Press Your Bunk - phrase - Something you would direct the person that your are going to beat the brakes off of to do.  You're essentially telling him to go lay down somewhere and shut up.  Example, "You better press your bunk before I come over there and beat the brakes off you."  Usually followed with "bitch ass" and a cool walk-away walk.

13. Meghan's Amendment

I need to make an amendment to my last post or, more specifically, just explain it a little better.  I forget that there are people who read this blog who are more expert than I so my explanations can sound incorrect because of my inclination toward brevity.  FYI - I made that sentence deliberately hard.

My cousin, Meghan, is an EMT in Rhode Island and will, hopefully, be a member of the Providence, RI Fire Department one day soon.  She sent me an email through J-Pay explaining that when she goes on calls to prisons that passage from the prison is expedited because there is a guard that rides in to the prison with the ambulance, making the time spent in the outgoing sally port shorter as the need to search the ambulance is negated.  She also states that  they would continue to work on the man after he "coded" (died) all the way to the hospital unless there was a "catastrophic failure to the head."  (That's a term I made up for 'decapitation.'  You can use it, Meghan.)
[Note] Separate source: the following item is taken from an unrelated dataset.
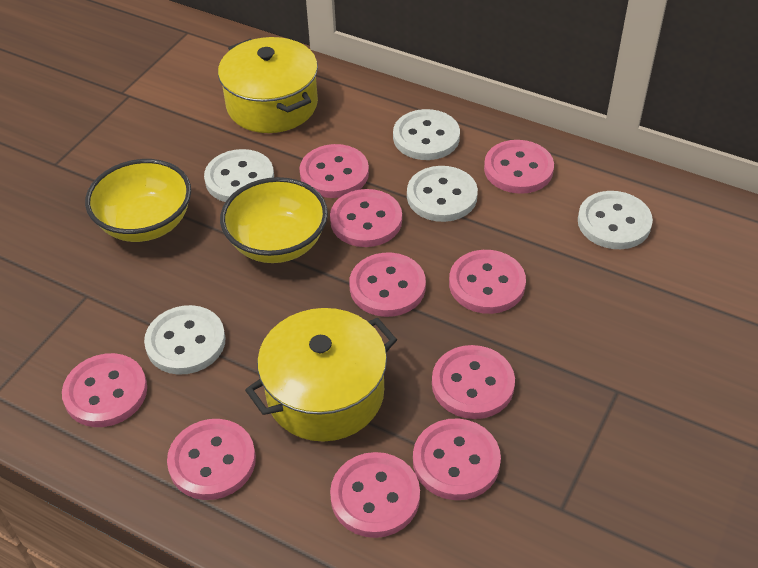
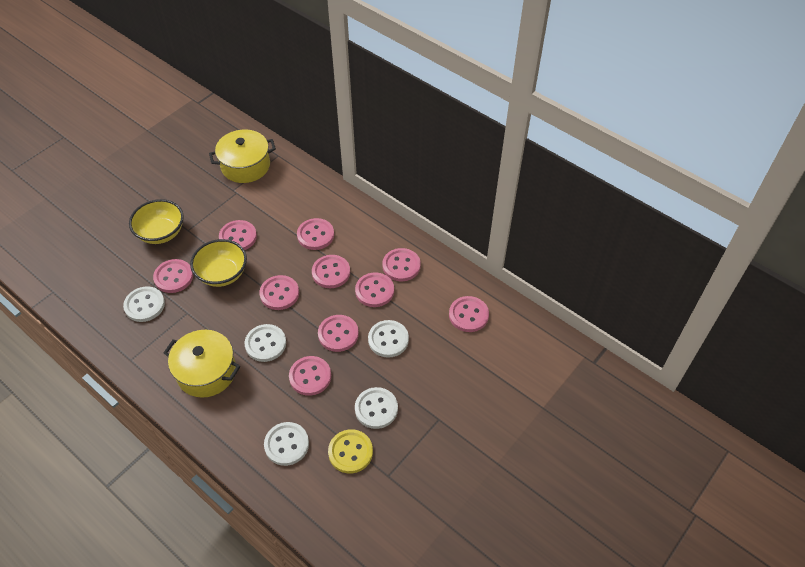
yellow button: none = 0 -> [328,429,373,473] = 1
Now this is a positive representation of the Providence, RI medical teams.  They seem to be caring, well-managed, and thorough.  I'm not hip to the variety of standards from state to state, but Michigan does not give a shit about it's inmates.  I'm sure the paramedics do and are probably driven apeshit every time they have to come here.  Most of these guards have a shit-assed superiority complex and if you need something done fast, the guards will do anything in their power to throw a stick in your spokes, even if a paramedic is rushing to get to a dying man.  The guards' behavior fits with the slave / master analogy --  t states that the most negative effect of slavery wasn't on the slaves but on the slave owners.  These men became accustomed to treated people as something less than human.

They encountered a culture that they didn't understand and out of fear and confusion treated them like animals.
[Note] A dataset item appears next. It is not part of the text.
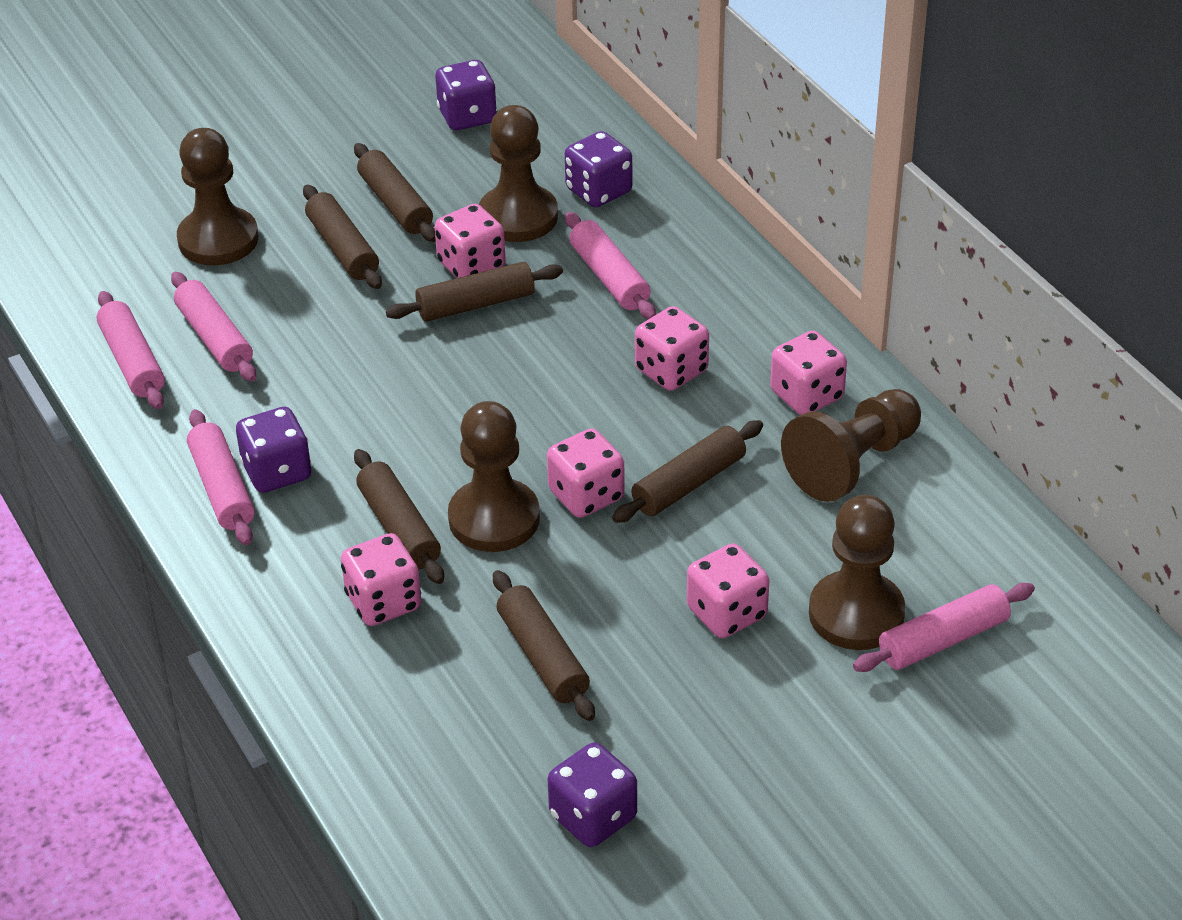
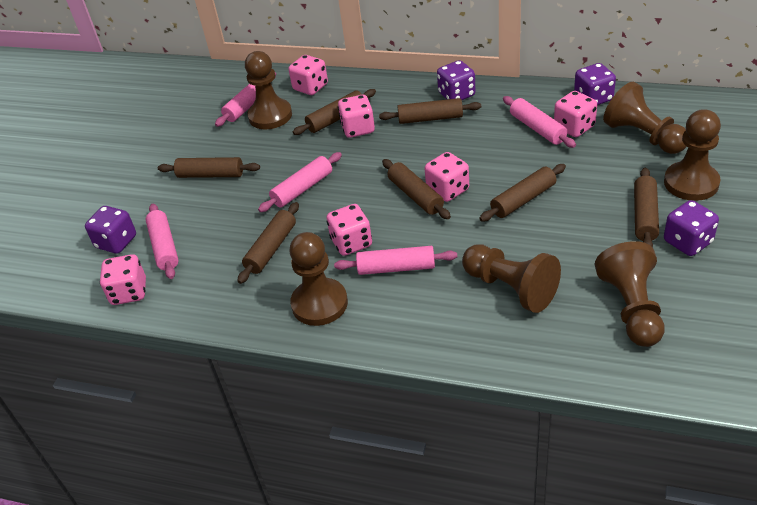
brown pawn: [177,128,259,265] [448,401,540,552] [479,105,558,242] [781,389,921,502] [809,495,906,650] = 5 -> [245,51,292,129] [289,232,348,326] [462,244,561,313] [595,241,665,347] [603,82,687,154] [664,109,721,201] = 6
brown rolling pin: [303,185,382,289] [354,143,436,242] [354,449,444,584] [386,262,563,322] [493,570,595,721] [612,420,763,523] = 6 -> [158,157,260,178] [238,202,299,284] [293,89,376,135] [379,98,481,124] [382,159,451,219] [479,164,566,222] [634,168,659,247] = 7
Guards are just as much inmates as the men they are assigned to guard.  They spend a great portion of their lives working here.  They adapt to a convict's surroundings and they learn how to play the game.  Guards aren't like your typical TV or movie guard.  Some come just for the paycheck and they're perfectly agreeable people.  They talk to you like a person and aren't always in your ass.  They are also less likely to be stabbed in the face and receive the most respect from the convicts.

Then there's you "BAD GUY" guard.  The person who was probably a bully in high school or couldn't stop eating TV dinners alone long enough to pass the police physical.  These men and women are just as, or more, dangerous than the convicts.  They make already tense situations boil over.  They are the person who thinks it's their job to punish you, to make your life miserable, because they place themselves higher than all other people.  Prison is the punishment; nobody told them they're just the babysitters.
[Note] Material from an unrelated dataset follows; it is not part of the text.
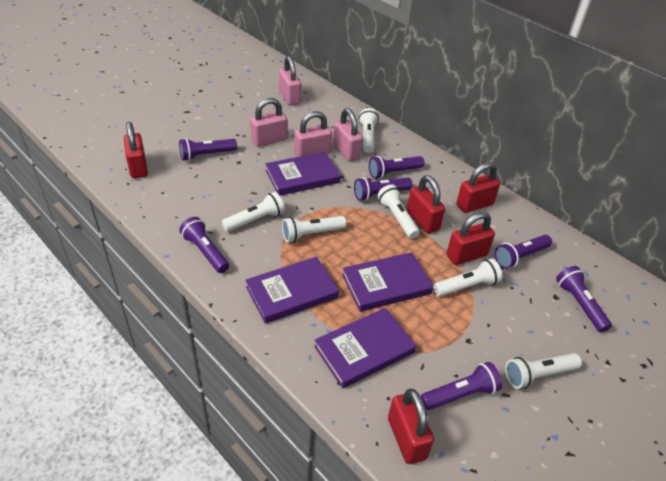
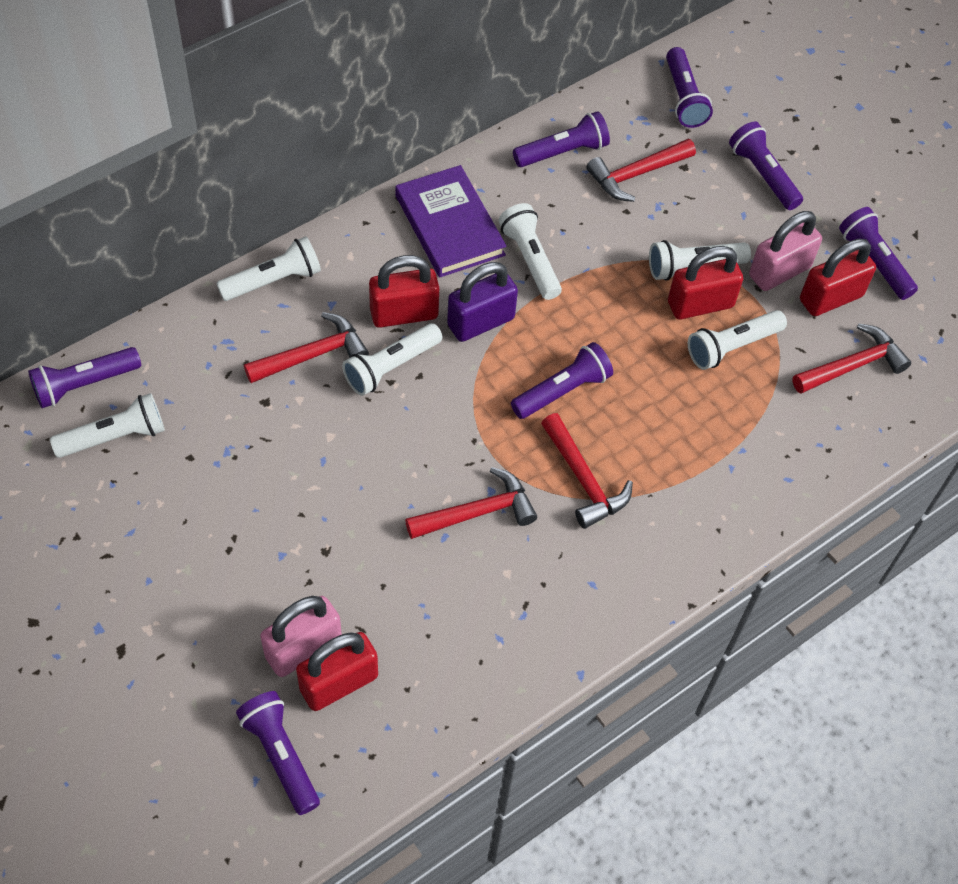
pink padlock: [250,98,287,147] [279,56,301,105] [294,111,332,157] [333,108,363,162] = 4 -> [260,596,342,677] [749,211,822,291] = 2
purple book: [245,257,339,324] [265,152,341,196] [314,308,416,388] [342,252,433,312] = 4 -> [395,165,506,278] = 1
purple padlock: none = 0 -> [447,262,518,342] = 1
red hammer: none = 0 -> [244,312,369,383] [405,467,537,539] [541,413,633,529] [586,139,696,202] [792,323,911,394] = 5
red padlock: [124,122,148,178] [388,389,434,464] [407,175,445,233] [446,212,495,265] [456,162,500,213] = 5 -> [296,632,378,711] [369,255,439,328] [668,246,743,320] [800,239,876,316] = 4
Anyways, it's these assholes more times than not who will be manning desks and sally ports.  The assholes who think it's their job to make everyone's lives miserable, their wives, their children, and any civilian who is unlucky enough to cross their path.  Guards are a whole subject unto themselves.

While I can't speak for the paramedics who I'm sure were doing all they could, I can tell you what I heard.  I heard the guards radio claim the man was dead and that, in effect, slowed the searching guard down.  They sat in that sally port for 20 minutes.  When the gate opened, the ambulance wasn't in a hurry.  The lights stayed off.  Does this enrage me?  No.  Just like the infallible Pink sang, "Sometimes it be's like that."

Meghan enjoys Saul Williams, tattoos, good beer, and gently carrying obese people down 17 flights of stairs.  How do they get up there to begin with?  Tell G I said 'hi' and I'll send John her story to publish. - My favorite G has asked me to write her a story about a mouse who lives in prison.  Coming soon.  Leave your tib-fib unbroke, girl.